Purpose : We recently used pattern recognition analysis to show macula areas can be classified into statistically distinct clusters in accordance to their age-related retinal ganglion cell layer (RGCL) thickness change in a normal population. The aim of this study was to perform a retrospective cross-sectional analysis utilizing a large cohort of patients to establish accuracy of this model and to develop a normative dataset using a 50-year-old equivalent cohort.

Methods : Data was collected from patients seen at the Centre for Eye Health for optic nerve assessment without posterior pole disease. The grid-wise RGCL thickness was obtained from a single eye of each patient via Spectralis OCT macular scan over an 8×8 measurement grid.

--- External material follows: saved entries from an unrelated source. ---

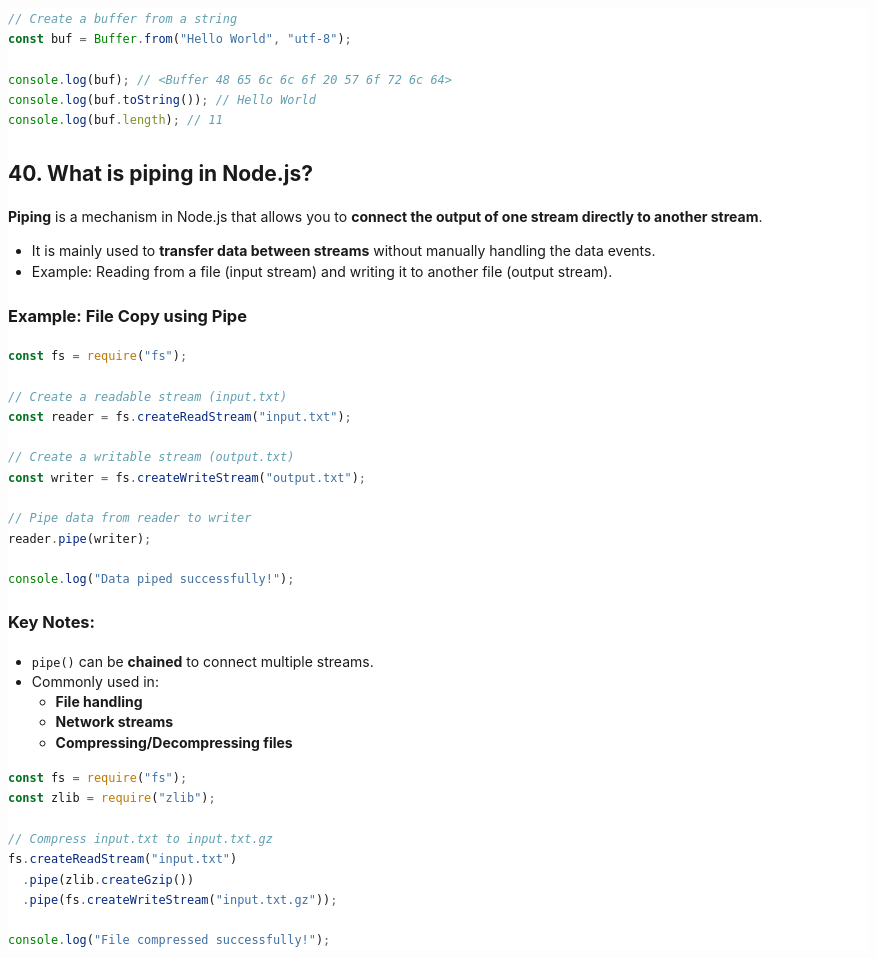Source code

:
 ```javascript
// Create a buffer from a string
const buf = Buffer.from("Hello World", "utf-8");

console.log(buf); // <Buffer 48 65 6c 6c 6f 20 57 6f 72 6c 64>
console.log(buf.toString()); // Hello World
console.log(buf.length); // 11
```

## 40. What is piping in Node.js?

**Piping** is a mechanism in Node.js that allows you to **connect the output of one stream directly to another stream**.

- It is mainly used to **transfer data between streams** without manually handling the data events.
- Example: Reading from a file (input stream) and writing it to another file (output stream).

### Example: File Copy using Pipe

```javascript
const fs = require("fs");

// Create a readable stream (input.txt)
const reader = fs.createReadStream("input.txt");

// Create a writable stream (output.txt)
const writer = fs.createWriteStream("output.txt");

// Pipe data from reader to writer
reader.pipe(writer);

console.log("Data piped successfully!");
```

### Key Notes:

- `pipe()` can be **chained** to connect multiple streams.
- Commonly used in:
  - **File handling**
  - **Network streams**
  - **Compressing/Decompressing files**

```javascript
const fs = require("fs");
const zlib = require("zlib");

// Compress input.txt to input.txt.gz
fs.createReadStream("input.txt")
  .pipe(zlib.createGzip())
  .pipe(fs.createWriteStream("input.txt.gz"));

console.log("File compressed successfully!");
```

Measurements for patients outside the 45-54 age range (training cohort) were converted to 50-year-old equivalent value utilizing pattern recognition derived regression model which, in brief, consists of 8×8 grid clustered into 8 distinct classes according to the pattern of RGCL thickness change with age. Accuracy of the predictions was assessed by comparing the training cohort’s measurements to the 45-54 year reference cohort using t-test and one-way ANOVA.

Results : Data were collected from a total 248 patients aged 20 to 78.1 years. 80 patients within this group were aged 45 – 54 and formed the reference cohort (average±SD 49.6±2.83) and the remaining 168 eyes formed the training cohort (average age±SD 50.7±17.34). Converted values for the training set matched those of the reference cohort (average disparity±SD 0.10±0.42µm, range -0.74-1.34µm) and were not significantly different (p > 0.9). Most variability was observed with patients above 70 years of age (average disparity±SD -0.09±1.73µm, range -3.67 to 6.16µm) and central grids corresponding to the fovea (average disparity±SD 0.47±0.72µm, range -0.22 to 1.34µm).

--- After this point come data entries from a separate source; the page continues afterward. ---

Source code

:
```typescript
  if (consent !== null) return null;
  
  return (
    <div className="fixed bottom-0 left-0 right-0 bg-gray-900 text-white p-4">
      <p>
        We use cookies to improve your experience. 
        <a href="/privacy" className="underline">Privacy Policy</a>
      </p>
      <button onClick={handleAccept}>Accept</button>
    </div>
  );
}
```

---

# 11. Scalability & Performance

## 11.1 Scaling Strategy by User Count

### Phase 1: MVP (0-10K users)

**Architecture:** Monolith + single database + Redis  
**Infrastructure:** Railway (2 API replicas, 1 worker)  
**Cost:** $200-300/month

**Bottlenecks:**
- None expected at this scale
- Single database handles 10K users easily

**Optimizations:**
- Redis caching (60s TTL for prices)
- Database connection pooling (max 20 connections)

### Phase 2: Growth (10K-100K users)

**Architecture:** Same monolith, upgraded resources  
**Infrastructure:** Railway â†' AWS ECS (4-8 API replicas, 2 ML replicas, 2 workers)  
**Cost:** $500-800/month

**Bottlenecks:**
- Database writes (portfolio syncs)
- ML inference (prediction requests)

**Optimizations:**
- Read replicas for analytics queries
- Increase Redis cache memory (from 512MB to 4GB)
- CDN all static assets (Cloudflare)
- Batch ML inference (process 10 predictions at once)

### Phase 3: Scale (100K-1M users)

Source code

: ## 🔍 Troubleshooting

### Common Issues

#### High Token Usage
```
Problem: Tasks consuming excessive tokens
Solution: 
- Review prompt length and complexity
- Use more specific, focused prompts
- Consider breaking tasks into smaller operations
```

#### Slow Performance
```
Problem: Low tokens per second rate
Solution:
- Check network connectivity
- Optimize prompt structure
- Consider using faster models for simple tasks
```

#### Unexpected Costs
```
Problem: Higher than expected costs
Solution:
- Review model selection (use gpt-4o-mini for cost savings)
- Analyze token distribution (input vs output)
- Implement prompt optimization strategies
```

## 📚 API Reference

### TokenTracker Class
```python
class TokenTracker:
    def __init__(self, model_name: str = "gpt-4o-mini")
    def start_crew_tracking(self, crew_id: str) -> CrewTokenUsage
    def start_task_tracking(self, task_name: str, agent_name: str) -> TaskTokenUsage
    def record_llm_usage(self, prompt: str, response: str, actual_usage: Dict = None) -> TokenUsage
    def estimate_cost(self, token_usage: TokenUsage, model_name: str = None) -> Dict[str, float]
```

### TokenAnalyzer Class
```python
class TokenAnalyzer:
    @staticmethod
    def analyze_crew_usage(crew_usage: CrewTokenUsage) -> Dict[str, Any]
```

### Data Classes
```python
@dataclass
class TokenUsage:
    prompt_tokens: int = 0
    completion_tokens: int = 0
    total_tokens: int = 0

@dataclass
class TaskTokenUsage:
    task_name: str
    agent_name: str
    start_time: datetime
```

Conclusions : Our regression model for normal age-related RGCL change can accurately convert and/or predict RGCL thickness for individuals in comparison to 50-year-equivalent reference cohort and could allow for more accurate assessment of RGCL thickness and earlier detection of significant loss in the future. Caution may be needed when applying the model in the foveal area or for patients older than 70 years.

This is an abstract that was submitted for the 2017 ARVO Annual Meeting, held in Baltimore, MD, May 7-11, 2017.